Luego al entrar al mundo laboral ya se me hacía difícil el participar en el trabajo con las escuelas y solo iba a las semanas de escuela de invierno o de verano, me perdí varias, pero siempre que iba era un momento de aprender, crecer y ser feliz. Una vez la tía Paty nos entregó a todos unos papelitos que decía “La utopía está en el horizonte. Camino dos pasos, ella se aleja dos pasos y el horizonte se corre diez pasos más allá. ¿Entonces para que sirve la utopía? Para eso, sirve para avanzar.”  E. Galeano.

 


Y empecé a creer en este sueño de que juntos podemos construir un mundo mejor, pero no lograba materializarlo, más que en pequeños aportes en mi  pequeña participación en el Tac, hasta que un día se me hace una invitación a participar de una cooperativa de trabajo (Cordicoop) formada en el Espacio Santa Ana, Nahuel un compañero que conocí en una pasantía que el tac había hecho en monte patria llegó con esta invitación a la cual no dude en decirle que sí, no fue un ingreso inmediato, pasaron varios meses después de esa conversación, me integro a la cooperativa y ahora he reactivado mi participación en el Tac, lo cual me ha hecho muy feliz y me ha devuelto las ganas de construir en conjunto, no fue hasta ahora que he logrado ver todo lo que el tac ha hecho en mí.

 

En una de mis tantas conversaciones dentro de la cooperativa una de mis compañeras La Dany Sayes me dijo, “esto ya no es un sueño, el mundo mejor ya lo estamos construyendo” y sí, al comienzo era un sueño, el sueño de una mujer llamada Patricia Castillo y de muchos otros más que con ella trabajaron para hacer posible este sueño y que hoy a punta de nuestro esfuerzo, convicción y amor estamos materializándolo. A veces nos hemos perdido en el camino, pero siempre volvemos donde mismo, nos construimos como comunidad para ser un aporte en nuestro territorio, a pesar de los altos y bajos, de las penas y alegrías, de las risas y los llantos, me siento una mujer muy afortunada de haber nacido en cordillera, con dos padres que han hecho todo lo que han podido por darme un hogar y una educación, pero aún más afortunada me siento de crecer en este pequeño mundo, un mundo solidario y no competitivo.

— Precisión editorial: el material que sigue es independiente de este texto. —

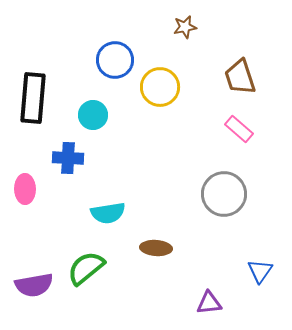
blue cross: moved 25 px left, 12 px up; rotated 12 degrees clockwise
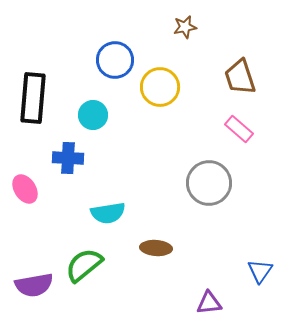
pink ellipse: rotated 32 degrees counterclockwise
gray circle: moved 15 px left, 11 px up
green semicircle: moved 2 px left, 3 px up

Quizás mis aportes al territorio nunca serán suficientes,  pero si de algo puedo estar segura, es que así como el tac hace algo en mí, yo quiero traspasar ese saber a mi hijo y contagiar de esa magia a todo aquel que me conozca, no sé cómo hacerlo, es difícil en un mundo lleno de prejuicios, pero mientras tanto seguiré apañando dentro de lo que pueda en la construcción de plazas, en mejoramientos de espacios o en lo que se me requiera, porque en mi espalda siempre cargaré la pala y el chuzo del voluntariado.

 

GRACIAS Y FELICES 30 AÑOS

        Hoy sigo aprendiendo del Tac y sin duda alguna puedo decir que siempre que estoy en el Tac me siento feliz, con los años he logrado formar lazos de amistad con muchos voluntarios como Marcelo Orellana, con el que llevo trabajando en equipo por 15 años, más de una década soportándolo jajaja un gran amigo, con una paciencia única y un talento que desborda.  Estoy muy agradecida de la vida por guiarme a este lugar en donde los sueños colectivos se hacen realidad, en donde la utopía nos ayuda avanzar y en donde nunca dejamos de aprender.

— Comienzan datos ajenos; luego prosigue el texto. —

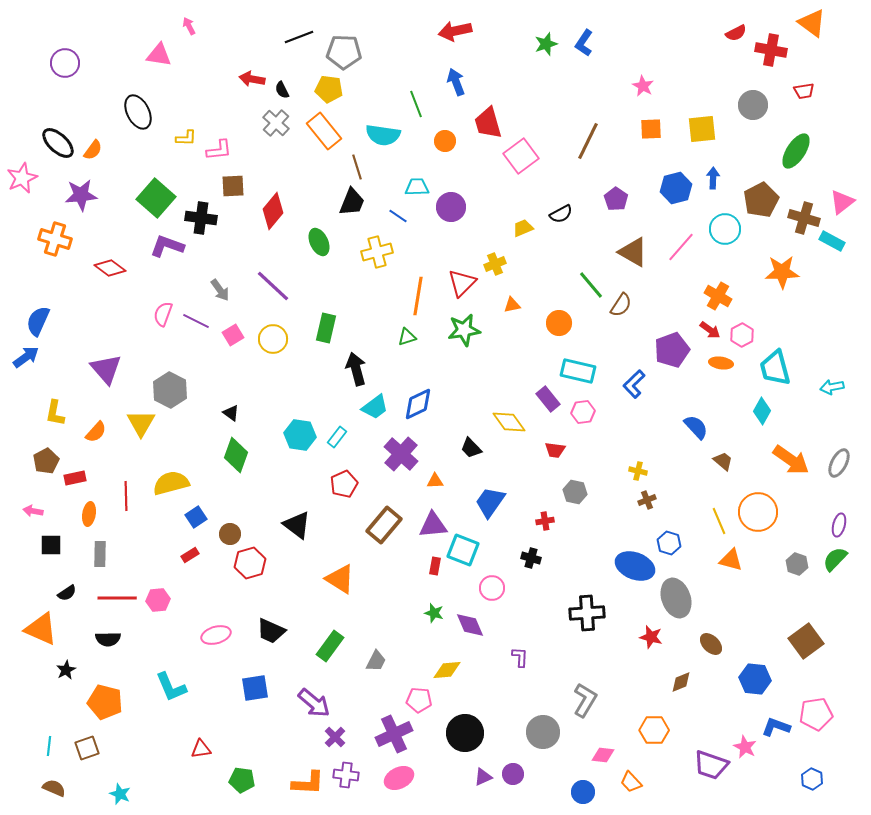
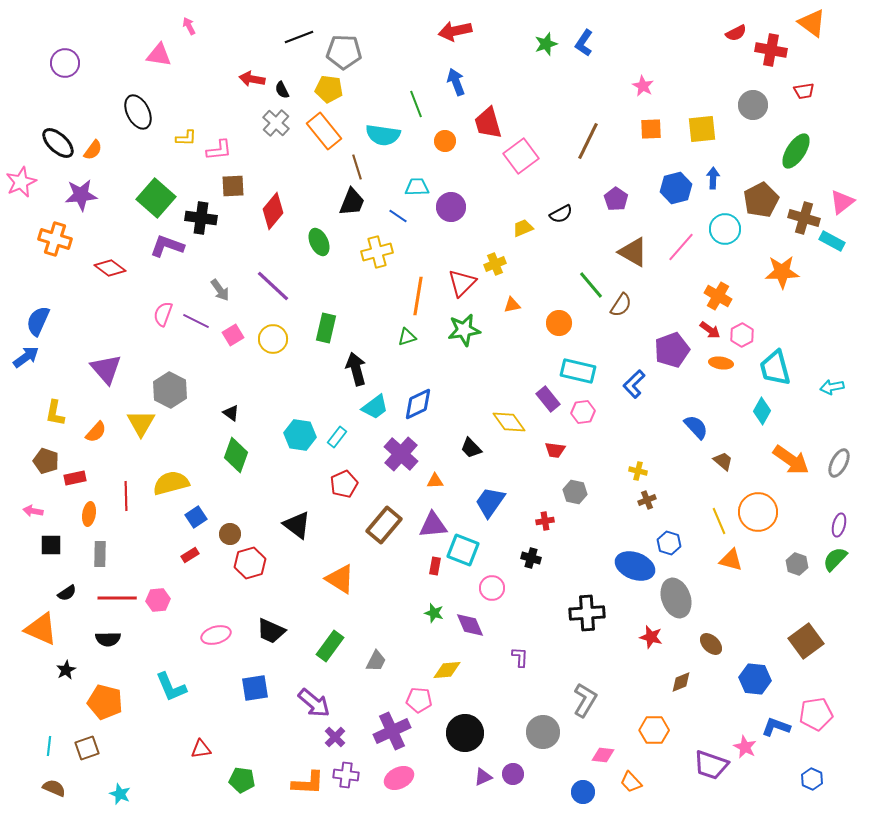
pink star at (22, 178): moved 1 px left, 4 px down
brown pentagon at (46, 461): rotated 25 degrees counterclockwise
purple cross at (394, 734): moved 2 px left, 3 px up
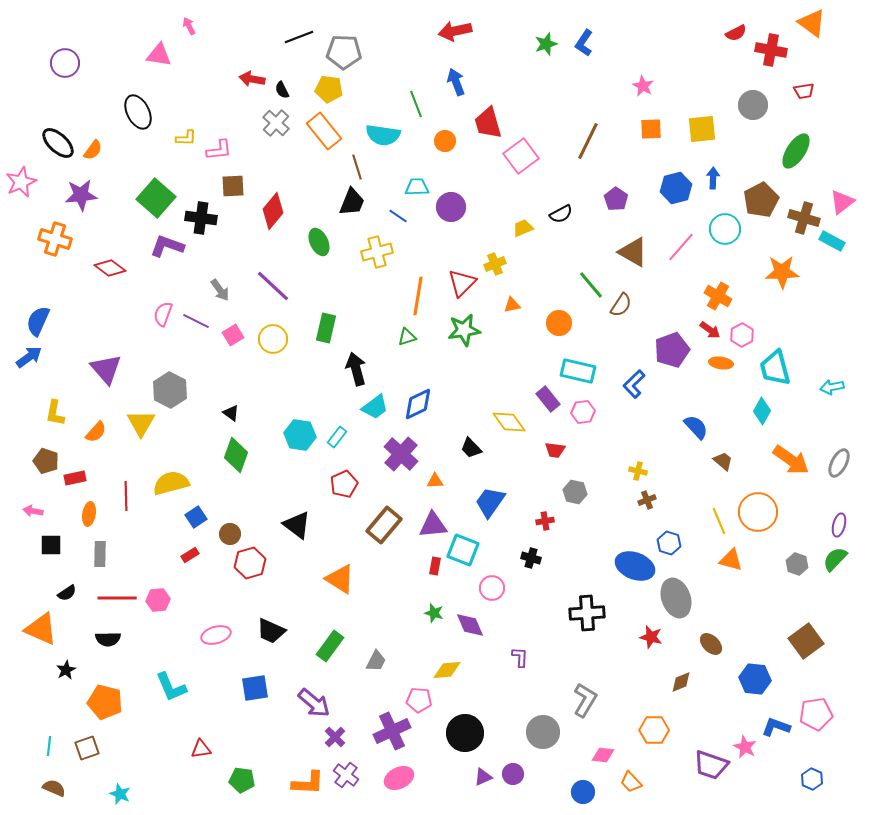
blue arrow at (26, 357): moved 3 px right
purple cross at (346, 775): rotated 30 degrees clockwise
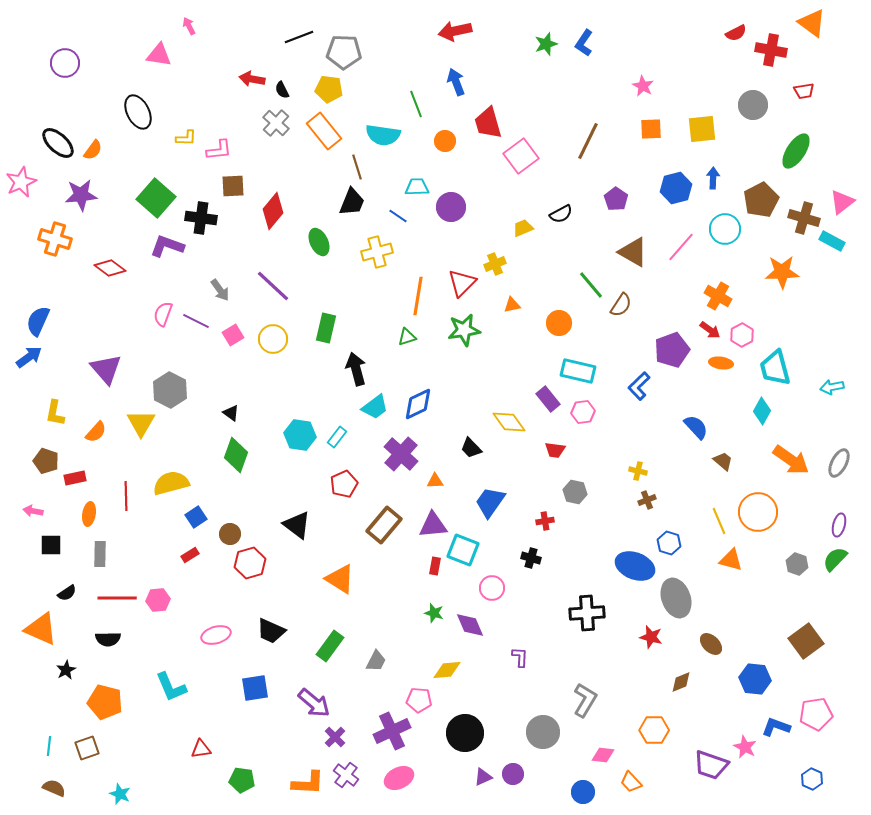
blue L-shape at (634, 384): moved 5 px right, 2 px down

Son tantas las personas que he conocido gracias al tac que me es imposible hacer una lista con sus nombres, pero quiero que sepan que cada uno y una de ustedes han formado parte importante en mi vida y de todos he aprendido algo, les agradezco con el corazón el cariño que me han brindado y como dice la tía Paty “Que no nos pille la muerte sin haber hecho nada

Feliz 30 años queridos amigos y amigas del TAC y que sean muchos más trabajando juntos y juntas construyendo un mundo mejor.